* WHAT THE TASK REQUIRES *
If a line in the listing below contains the word "realm", count it, then please give only the number of such lines.

────────────────────

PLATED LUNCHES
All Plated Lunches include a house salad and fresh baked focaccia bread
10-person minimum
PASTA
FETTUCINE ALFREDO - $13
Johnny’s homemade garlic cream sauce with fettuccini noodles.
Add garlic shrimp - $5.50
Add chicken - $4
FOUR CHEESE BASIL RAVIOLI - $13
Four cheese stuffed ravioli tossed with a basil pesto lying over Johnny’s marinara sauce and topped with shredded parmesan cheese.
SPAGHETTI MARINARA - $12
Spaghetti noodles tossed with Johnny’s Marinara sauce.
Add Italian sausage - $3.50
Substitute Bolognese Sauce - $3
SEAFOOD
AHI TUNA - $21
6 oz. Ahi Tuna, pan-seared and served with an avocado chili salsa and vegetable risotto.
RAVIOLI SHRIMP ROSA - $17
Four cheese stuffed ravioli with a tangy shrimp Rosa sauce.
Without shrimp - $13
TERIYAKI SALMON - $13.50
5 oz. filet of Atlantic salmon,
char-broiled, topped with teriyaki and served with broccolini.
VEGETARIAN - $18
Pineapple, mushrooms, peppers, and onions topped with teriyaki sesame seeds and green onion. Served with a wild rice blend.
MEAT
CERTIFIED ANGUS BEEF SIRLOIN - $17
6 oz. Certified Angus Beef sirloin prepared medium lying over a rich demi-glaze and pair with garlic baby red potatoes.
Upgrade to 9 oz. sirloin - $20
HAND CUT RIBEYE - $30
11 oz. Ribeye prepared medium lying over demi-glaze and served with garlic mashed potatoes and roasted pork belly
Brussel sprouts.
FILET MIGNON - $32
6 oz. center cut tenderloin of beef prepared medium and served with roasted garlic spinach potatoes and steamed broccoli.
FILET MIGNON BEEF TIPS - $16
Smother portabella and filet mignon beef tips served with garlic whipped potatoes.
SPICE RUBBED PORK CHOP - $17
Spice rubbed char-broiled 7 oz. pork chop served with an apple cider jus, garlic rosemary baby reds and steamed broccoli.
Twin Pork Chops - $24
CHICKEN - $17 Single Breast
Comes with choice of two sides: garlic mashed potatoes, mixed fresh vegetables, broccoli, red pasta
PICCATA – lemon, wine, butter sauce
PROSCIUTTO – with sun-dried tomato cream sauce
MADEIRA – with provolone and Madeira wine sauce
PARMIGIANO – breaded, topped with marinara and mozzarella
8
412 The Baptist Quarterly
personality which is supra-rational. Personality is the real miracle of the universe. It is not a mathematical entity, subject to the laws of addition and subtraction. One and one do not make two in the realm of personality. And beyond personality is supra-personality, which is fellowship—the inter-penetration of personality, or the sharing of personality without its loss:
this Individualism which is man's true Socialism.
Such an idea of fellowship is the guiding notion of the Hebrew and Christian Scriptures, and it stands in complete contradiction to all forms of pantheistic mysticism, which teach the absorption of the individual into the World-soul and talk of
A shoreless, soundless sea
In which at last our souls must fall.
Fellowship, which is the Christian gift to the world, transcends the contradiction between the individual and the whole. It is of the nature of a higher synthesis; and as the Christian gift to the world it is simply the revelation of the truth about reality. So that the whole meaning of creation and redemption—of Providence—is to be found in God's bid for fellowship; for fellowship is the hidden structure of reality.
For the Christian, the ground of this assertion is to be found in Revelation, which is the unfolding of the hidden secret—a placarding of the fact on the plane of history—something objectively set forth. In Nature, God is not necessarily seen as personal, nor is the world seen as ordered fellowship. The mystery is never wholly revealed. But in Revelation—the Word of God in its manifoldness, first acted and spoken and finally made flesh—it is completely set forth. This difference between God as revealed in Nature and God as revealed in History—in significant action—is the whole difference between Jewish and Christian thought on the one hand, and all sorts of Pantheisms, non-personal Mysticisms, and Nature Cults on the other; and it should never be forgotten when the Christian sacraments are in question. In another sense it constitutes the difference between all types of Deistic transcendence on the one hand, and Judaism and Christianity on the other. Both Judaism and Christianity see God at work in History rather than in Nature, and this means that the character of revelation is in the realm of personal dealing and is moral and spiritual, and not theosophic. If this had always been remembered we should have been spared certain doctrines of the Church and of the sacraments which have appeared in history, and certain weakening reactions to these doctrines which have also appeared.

────────────────────

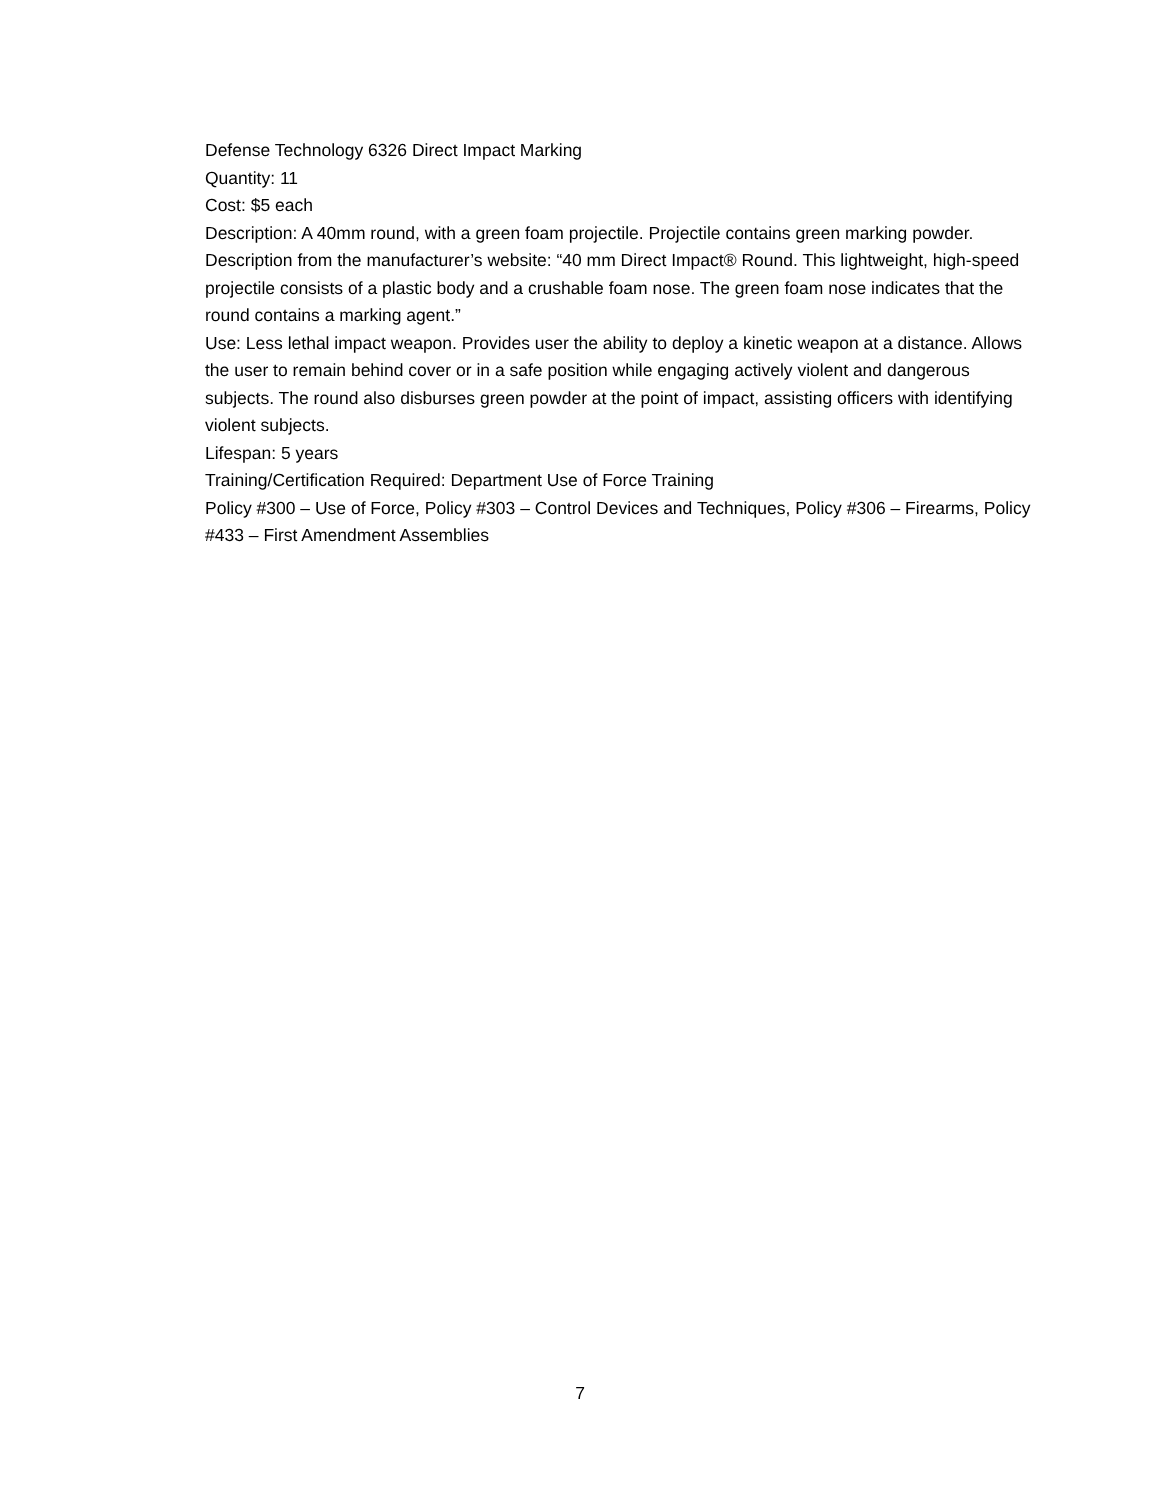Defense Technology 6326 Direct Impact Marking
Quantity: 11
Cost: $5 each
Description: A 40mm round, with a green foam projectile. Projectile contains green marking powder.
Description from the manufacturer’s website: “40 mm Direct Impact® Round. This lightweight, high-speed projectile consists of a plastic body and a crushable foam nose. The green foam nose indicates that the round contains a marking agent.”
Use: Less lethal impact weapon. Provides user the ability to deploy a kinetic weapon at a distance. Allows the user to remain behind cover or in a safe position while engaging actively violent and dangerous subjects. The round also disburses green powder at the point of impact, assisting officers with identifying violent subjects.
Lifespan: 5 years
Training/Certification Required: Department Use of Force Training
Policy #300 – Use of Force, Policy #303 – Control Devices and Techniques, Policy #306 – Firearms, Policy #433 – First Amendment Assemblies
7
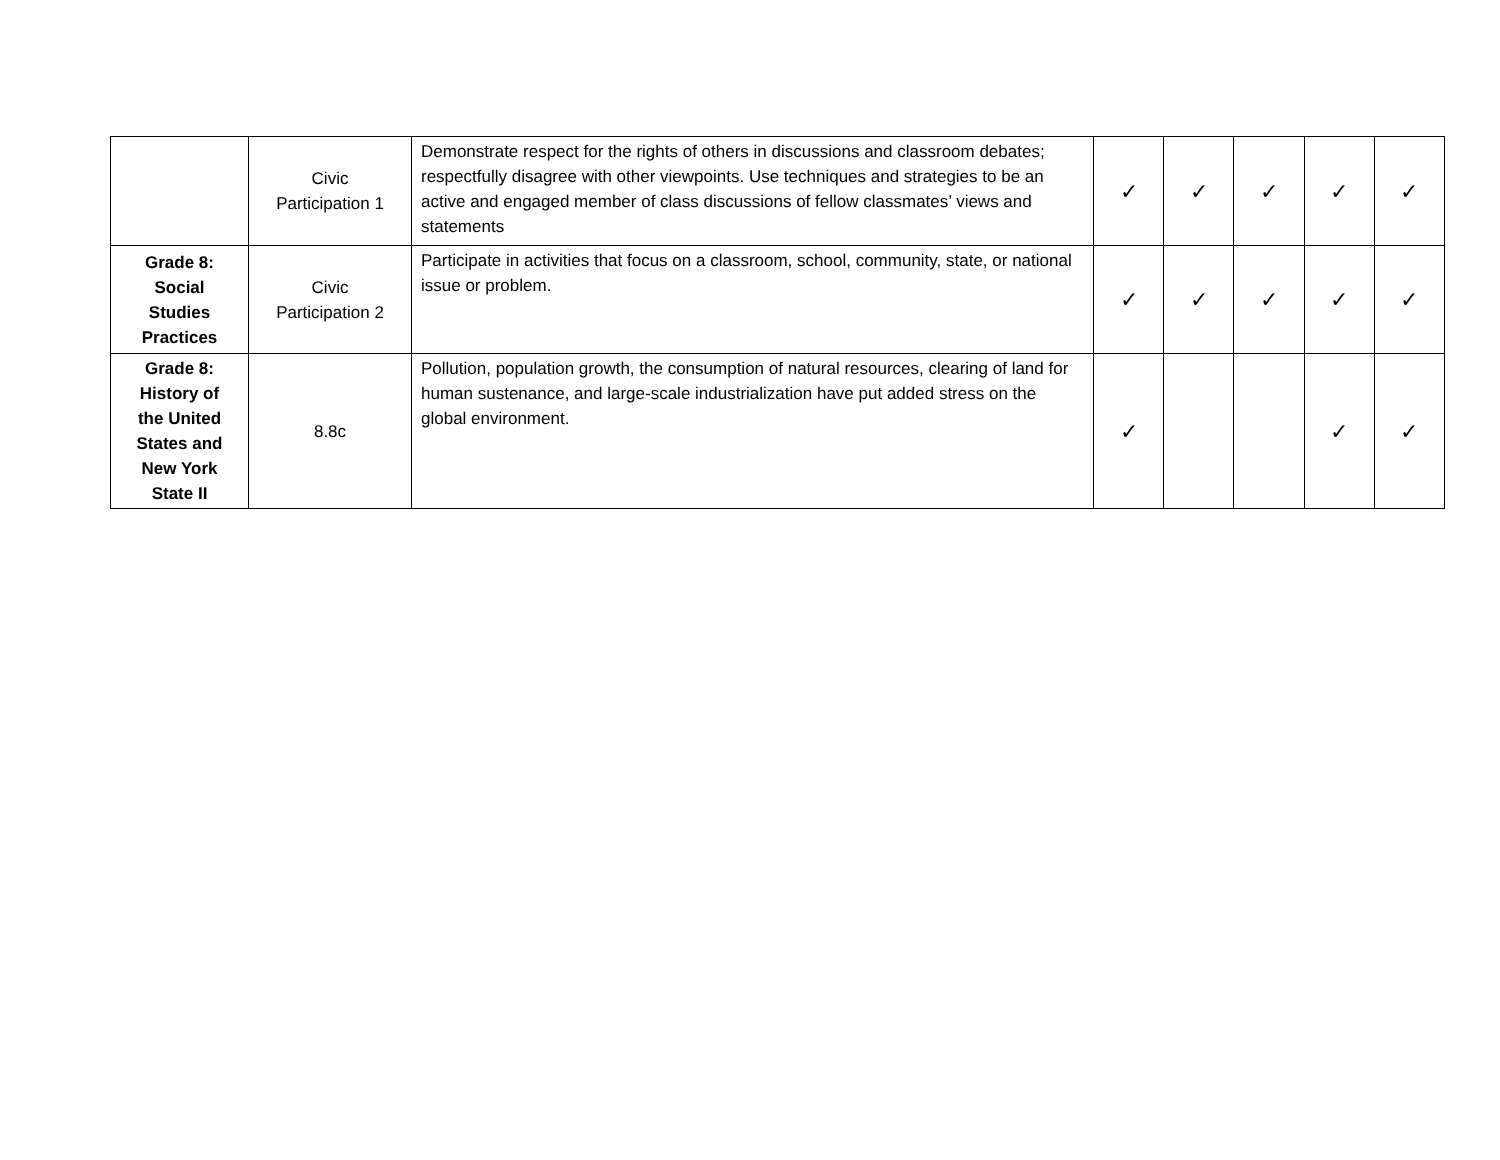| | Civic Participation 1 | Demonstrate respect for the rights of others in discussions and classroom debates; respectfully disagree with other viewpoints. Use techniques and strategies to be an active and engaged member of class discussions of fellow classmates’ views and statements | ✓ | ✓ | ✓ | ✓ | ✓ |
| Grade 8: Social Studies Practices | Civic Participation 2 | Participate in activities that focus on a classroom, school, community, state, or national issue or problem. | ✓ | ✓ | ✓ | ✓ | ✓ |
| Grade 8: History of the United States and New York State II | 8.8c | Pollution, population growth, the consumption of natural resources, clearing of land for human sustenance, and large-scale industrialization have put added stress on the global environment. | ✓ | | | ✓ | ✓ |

────────────────────

* FINISHED EXERCISE *
2